4. Get the project building

  1. Clone the repository.
  2. Associate .uproject files with the engine: right-click CRADL.uprojectSwitch Unreal Engine version… → select 5.4 (this registers the engine and creates project file associations). Then right-click again → Generate Visual Studio project files if you want a .sln for IntelliSense/debugging.
  3. In VS Code, run the default build task (Terminal → Run Build Task, Ctrl+Shift+B): UE: Build Editor (Development). This invokes Build.bat for the CRADLEditor target and compiles the C++ module.
  4. Launch the editor with the UE: Launch Editor task, or by double-clicking CRADL.uproject.
  5. Happy CRADL-ing (press Play)

alt text

If the editor prompts that modules are missing or out of date, let it rebuild them (or run the build task first — that's faster to diagnose when something fails).

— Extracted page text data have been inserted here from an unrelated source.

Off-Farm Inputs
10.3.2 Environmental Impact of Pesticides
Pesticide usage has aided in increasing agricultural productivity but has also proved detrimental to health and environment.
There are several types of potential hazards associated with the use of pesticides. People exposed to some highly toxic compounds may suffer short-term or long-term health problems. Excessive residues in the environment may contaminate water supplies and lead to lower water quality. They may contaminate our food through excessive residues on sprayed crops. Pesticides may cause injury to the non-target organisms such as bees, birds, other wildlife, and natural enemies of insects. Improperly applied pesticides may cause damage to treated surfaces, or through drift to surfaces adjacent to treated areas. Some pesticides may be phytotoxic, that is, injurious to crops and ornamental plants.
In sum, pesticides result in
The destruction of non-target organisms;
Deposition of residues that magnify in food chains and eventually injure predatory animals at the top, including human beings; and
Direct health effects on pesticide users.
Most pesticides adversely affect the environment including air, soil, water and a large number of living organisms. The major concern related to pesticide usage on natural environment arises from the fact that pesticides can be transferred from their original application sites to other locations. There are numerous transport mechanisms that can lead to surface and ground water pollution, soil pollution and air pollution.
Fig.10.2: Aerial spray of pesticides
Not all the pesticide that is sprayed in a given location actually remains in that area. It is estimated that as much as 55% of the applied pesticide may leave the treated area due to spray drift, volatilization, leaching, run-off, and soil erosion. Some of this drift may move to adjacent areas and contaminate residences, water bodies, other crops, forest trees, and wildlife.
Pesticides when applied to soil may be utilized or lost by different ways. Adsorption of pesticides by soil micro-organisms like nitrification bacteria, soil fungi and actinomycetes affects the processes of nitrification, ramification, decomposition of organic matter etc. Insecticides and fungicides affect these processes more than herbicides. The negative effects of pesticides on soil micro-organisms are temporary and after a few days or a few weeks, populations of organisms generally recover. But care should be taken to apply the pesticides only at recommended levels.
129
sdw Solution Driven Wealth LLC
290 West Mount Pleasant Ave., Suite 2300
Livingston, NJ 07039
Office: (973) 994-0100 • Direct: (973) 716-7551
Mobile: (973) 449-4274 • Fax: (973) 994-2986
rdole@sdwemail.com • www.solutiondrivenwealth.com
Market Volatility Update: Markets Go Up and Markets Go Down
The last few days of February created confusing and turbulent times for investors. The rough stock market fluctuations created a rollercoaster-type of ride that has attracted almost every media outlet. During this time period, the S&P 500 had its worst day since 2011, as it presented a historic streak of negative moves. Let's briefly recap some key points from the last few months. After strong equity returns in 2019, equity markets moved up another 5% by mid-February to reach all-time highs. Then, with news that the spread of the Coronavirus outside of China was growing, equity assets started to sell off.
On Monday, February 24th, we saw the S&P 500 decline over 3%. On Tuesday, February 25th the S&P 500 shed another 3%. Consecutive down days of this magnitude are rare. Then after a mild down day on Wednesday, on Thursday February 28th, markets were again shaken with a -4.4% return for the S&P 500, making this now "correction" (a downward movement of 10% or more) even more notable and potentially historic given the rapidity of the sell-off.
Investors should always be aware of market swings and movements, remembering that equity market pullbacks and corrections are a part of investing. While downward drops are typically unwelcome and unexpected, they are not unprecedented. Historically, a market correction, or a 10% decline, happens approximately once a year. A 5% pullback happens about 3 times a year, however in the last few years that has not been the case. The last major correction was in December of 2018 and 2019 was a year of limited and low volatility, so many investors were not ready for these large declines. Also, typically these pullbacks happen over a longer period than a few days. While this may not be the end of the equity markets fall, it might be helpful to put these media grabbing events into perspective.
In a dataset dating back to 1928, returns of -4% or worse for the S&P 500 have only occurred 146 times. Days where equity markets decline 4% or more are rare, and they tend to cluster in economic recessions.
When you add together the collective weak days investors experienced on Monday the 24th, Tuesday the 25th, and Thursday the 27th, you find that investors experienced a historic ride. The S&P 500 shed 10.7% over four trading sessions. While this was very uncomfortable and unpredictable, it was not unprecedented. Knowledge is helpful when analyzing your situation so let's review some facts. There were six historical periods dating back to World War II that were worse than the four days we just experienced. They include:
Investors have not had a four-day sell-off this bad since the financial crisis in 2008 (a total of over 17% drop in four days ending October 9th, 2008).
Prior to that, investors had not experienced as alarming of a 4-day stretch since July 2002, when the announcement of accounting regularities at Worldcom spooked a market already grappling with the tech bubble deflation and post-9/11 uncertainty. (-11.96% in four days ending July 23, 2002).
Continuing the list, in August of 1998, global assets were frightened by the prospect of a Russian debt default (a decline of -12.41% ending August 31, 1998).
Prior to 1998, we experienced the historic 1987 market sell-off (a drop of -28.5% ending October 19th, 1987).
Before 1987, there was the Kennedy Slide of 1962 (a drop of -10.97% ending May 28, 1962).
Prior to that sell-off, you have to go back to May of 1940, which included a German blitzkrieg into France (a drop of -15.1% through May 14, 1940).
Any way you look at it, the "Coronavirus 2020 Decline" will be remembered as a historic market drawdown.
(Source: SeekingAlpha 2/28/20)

Optional: data-pipeline tooling

The Dev Portal and Items: Resolve Roster tasks in .vscode/tasks.json run Python via WSL with a pyenv environment named cradl. These are only needed for content-pipeline work (item roster seeding, the dev portal), not for building or running the game.

Contributing

Read CLAUDE.md for the project's non-negotiable rules (C++-only logic, replication-first design, Enhanced Input, no post-5.4 APIs) and ARCHITECTURE.md for architectural decisions.